Document segment ->
------------------------------------
# Is it daft cycling on B roads on an MTB?



## LosingFocus (1 Apr 2011)

Been bored at work this afternoon and have been using Google Maps to plan out some routes I want to do, the problem is most are at least 80% road based; mainly B roads and country lanes, but some diversions on to (minor) A road where it cant be avoided.

I dont have a road bike, Ive got an MTB style bike (and not even a "decent" one at that). Am I daft to even try road cycling of any length on it? Im not planning on pounding down the road at 20mph, more a gentle/progressive 10/12mph at most.


----------



## HLaB (1 Apr 2011)

LosingFocus said:


> Been bored at work this afternoon and have been using Google Maps to plan out some routes I want to do, the problem is most are at least 80% road based; mainly B roads and country lanes, but some diversions on to (minor) A road where it cant be avoided.
> 
> I dont have a road bike, Ive got an MTB style bike (and not even a "decent" one at that). Am I daft to even try road cycling of any length on it? Im not planning on pounding down the road at 20mph, more a gentle/progressive 10/12mph at most.



Certainly not, go for it. IME these are some of the most enjoyable roads ( B Roads & Country Lanes) to cycle on but sometimes inorder to get best use of them you do have to take small sections of A Roads and if they are minor all the better


----------



## henshaw11 (1 Apr 2011)
------------------------------------
Problem 1 -> In the thread about cycling B roads on an MTB, rewrite the paragraph beginning "I dont have a road bike" as a short bulleted list that keeps its main facts.
Problem 2 -> From the forum thread, quote the part that opens with the words containing "## LosingFocus (1" and closes with "HLaB (1 Apr 2011)".
Problem 3 ->
Answer these questions from the thread about cycling B roads on an MTB:
(a) At least what share of most of the planned routes is on roads?
(b) What is the highest speed the first poster plans to ride at?
(c) Which roads does HLaB call some of the most enjoyable to cycle on?

Listing ->
------------------------------------
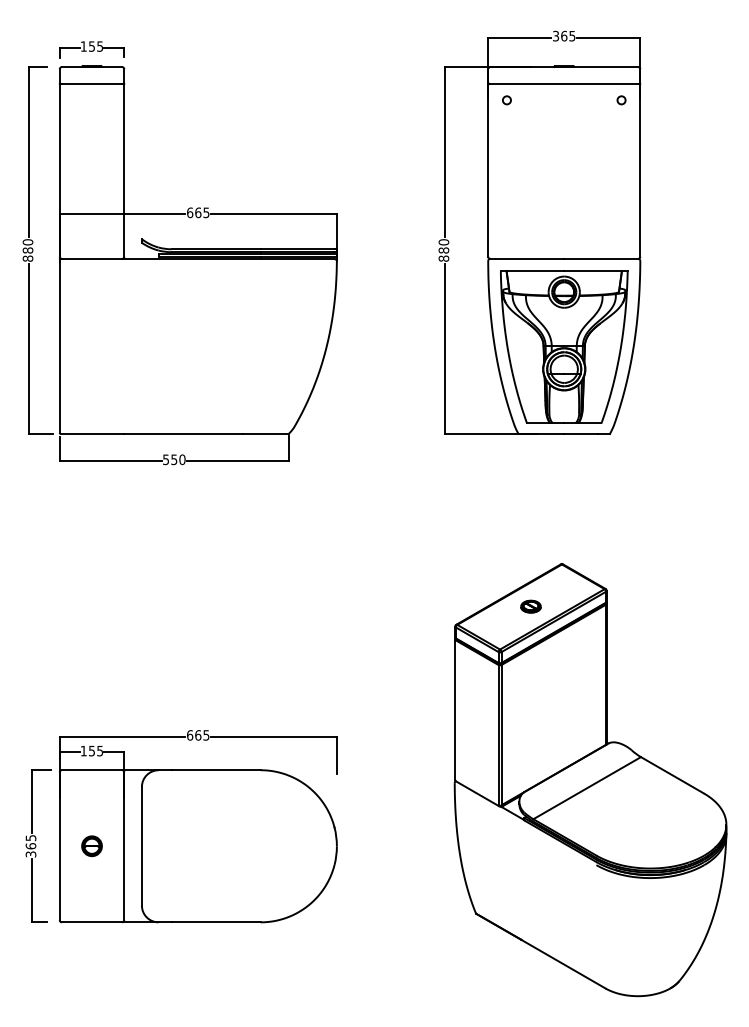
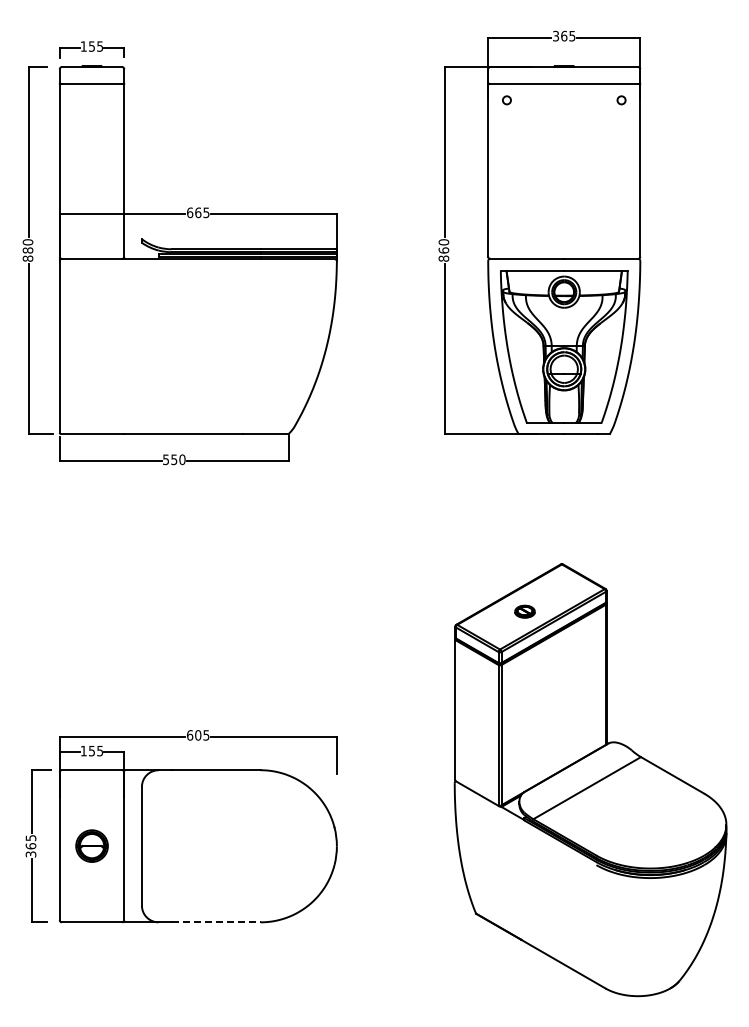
text at (443, 250): 880 -> 860
part at (530, 606) position: (530, 606) -> (524, 611)
text at (198, 735): 665 -> 605
part at (91, 846) size: 22x23 px -> 34x34 px
line at (216, 922): solid -> dashed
------------------------------------
Finished answer 1 ->
- The poster has no road bike, only an MTB-style bike, and not a "decent" one.
- They ask whether it is daft to try road cycling of any length on it.
- They plan to ride at a gentle/progressive 10/12mph at most, not 20mph.

Finished answer 2 ->
## LosingFocus (1 Apr 2011)

Been bored at work this afternoon and have been using Google Maps to plan out some routes I want to do, the problem is most are at least 80% road based; mainly B roads and country lanes, but some diversions on to (minor) A road where it cant be avoided.

I dont have a road bike, Ive got an MTB style bike (and not even a "decent" one at that). Am I daft to even try road cycling of any length on it? Im not planning on pounding down the road at 20mph, more a gentle/progressive 10/12mph at most.


----------



## HLaB (1 Apr 2011)

Finished answer 3 ->
(a) At least 80%.
(b) 10/12mph.
(c) B roads and country lanes.